= Exercise description =
Reproduce every one of the lines below verbatim, and leave the pictures out of your answer.

==== Provided records ====

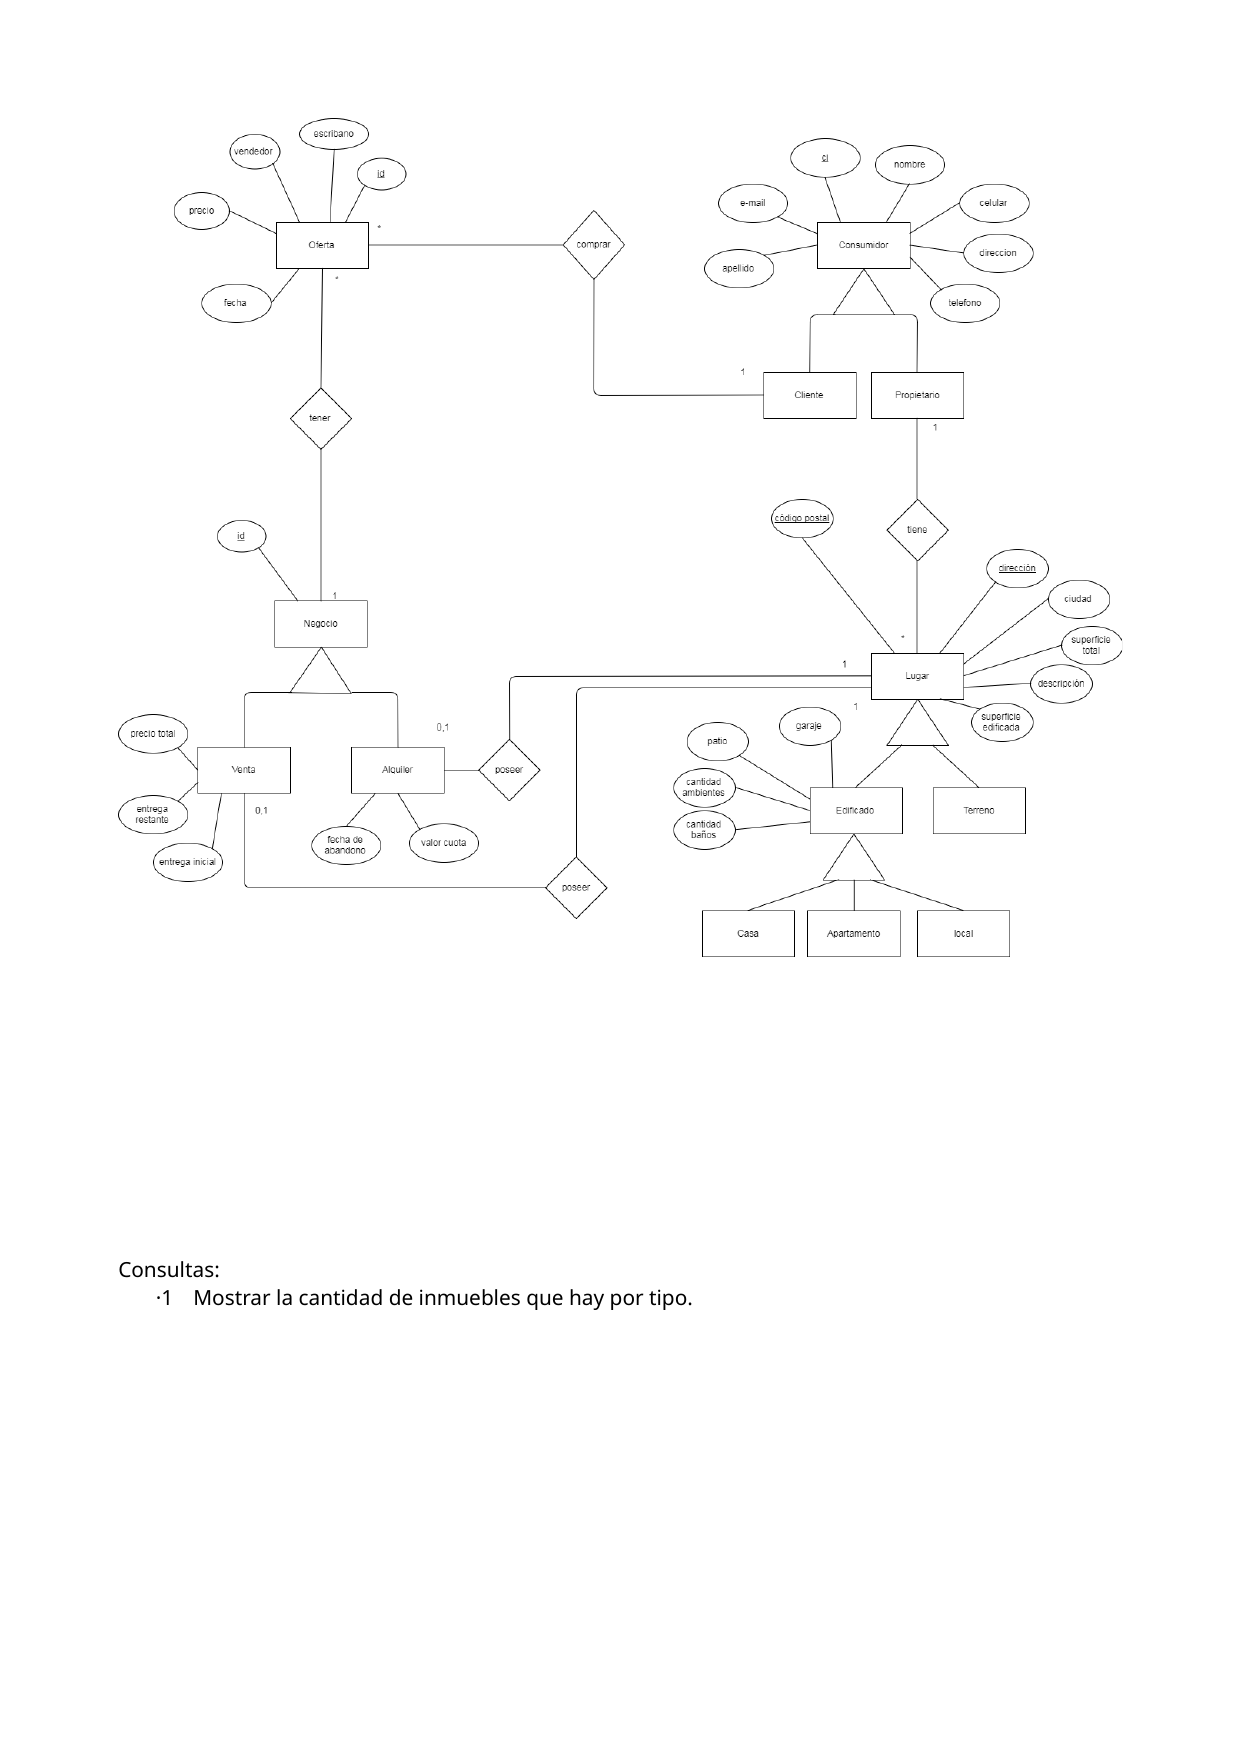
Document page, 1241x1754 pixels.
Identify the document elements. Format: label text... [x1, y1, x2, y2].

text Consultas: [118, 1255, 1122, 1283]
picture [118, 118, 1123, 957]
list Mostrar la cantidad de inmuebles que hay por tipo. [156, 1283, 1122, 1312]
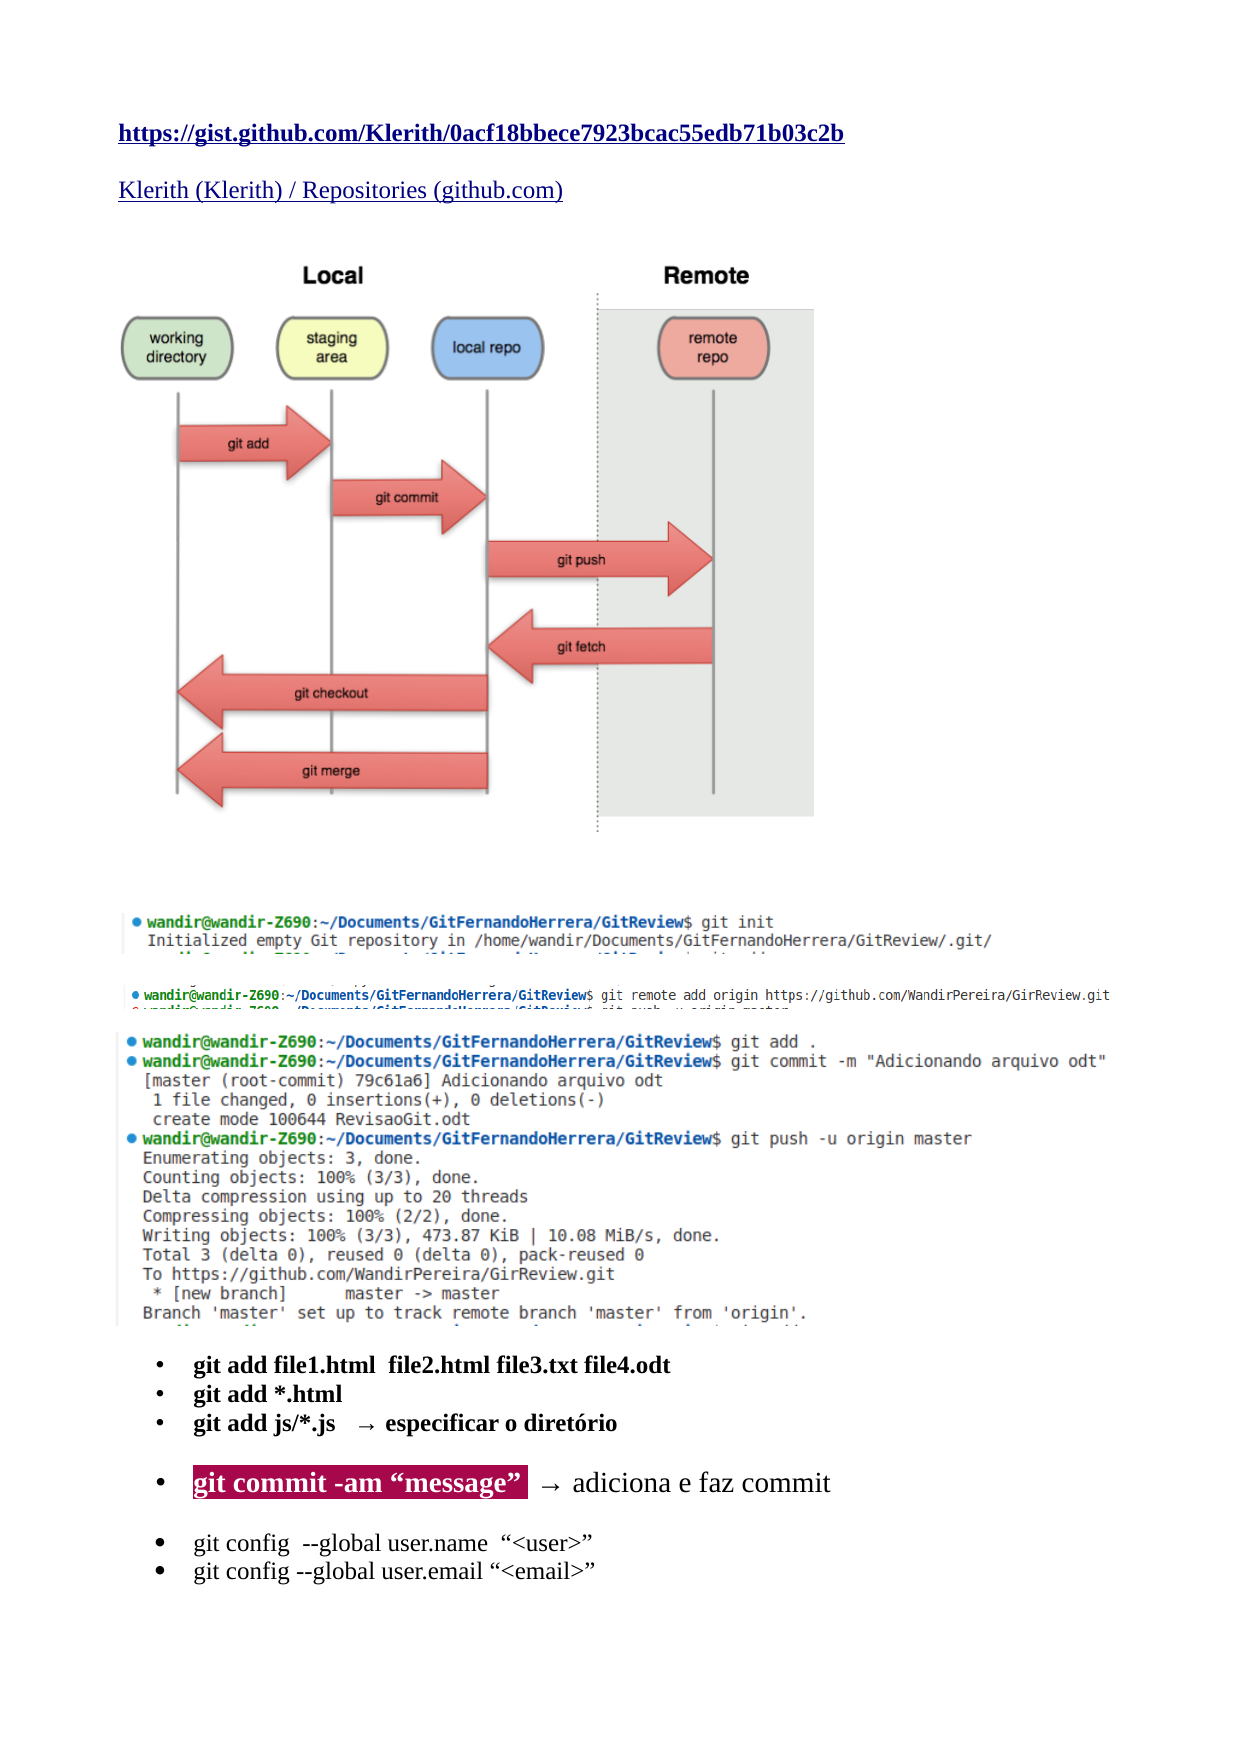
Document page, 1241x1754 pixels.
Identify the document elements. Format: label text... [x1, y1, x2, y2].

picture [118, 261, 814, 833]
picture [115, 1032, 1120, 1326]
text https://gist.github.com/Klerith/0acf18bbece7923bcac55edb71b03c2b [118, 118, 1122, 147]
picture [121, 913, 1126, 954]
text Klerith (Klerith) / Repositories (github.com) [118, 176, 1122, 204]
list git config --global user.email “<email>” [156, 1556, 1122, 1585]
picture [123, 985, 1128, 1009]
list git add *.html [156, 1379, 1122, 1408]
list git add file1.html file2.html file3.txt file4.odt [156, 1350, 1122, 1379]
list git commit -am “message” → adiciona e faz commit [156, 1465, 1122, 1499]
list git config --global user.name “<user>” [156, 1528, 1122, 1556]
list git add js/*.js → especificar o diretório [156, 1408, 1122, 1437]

====

= The solution =
Document page, 1241x1754 pixels.
Identify the document elements. Format: label text... [x1, y1, x2, y2].

text Consultas: [118, 1255, 1122, 1283]
picture [118, 118, 1123, 957]
list Mostrar la cantidad de inmuebles que hay por tipo. [156, 1283, 1122, 1312]
Document page, 1241x1754 pixels.
Identify the document elements. Format: label text... [x1, y1, x2, y2].

picture [118, 261, 814, 833]
picture [115, 1032, 1120, 1326]
text https://gist.github.com/Klerith/0acf18bbece7923bcac55edb71b03c2b [118, 118, 1122, 147]
picture [121, 913, 1126, 954]
text Klerith (Klerith) / Repositories (github.com) [118, 176, 1122, 204]
list git config --global user.email “<email>” [156, 1556, 1122, 1585]
picture [123, 985, 1128, 1009]
list git add *.html [156, 1379, 1122, 1408]
list git add file1.html file2.html file3.txt file4.odt [156, 1350, 1122, 1379]
list git commit -am “message” → adiciona e faz commit [156, 1465, 1122, 1499]
list git config --global user.name “<user>” [156, 1528, 1122, 1556]
list git add js/*.js → especificar o diretório [156, 1408, 1122, 1437]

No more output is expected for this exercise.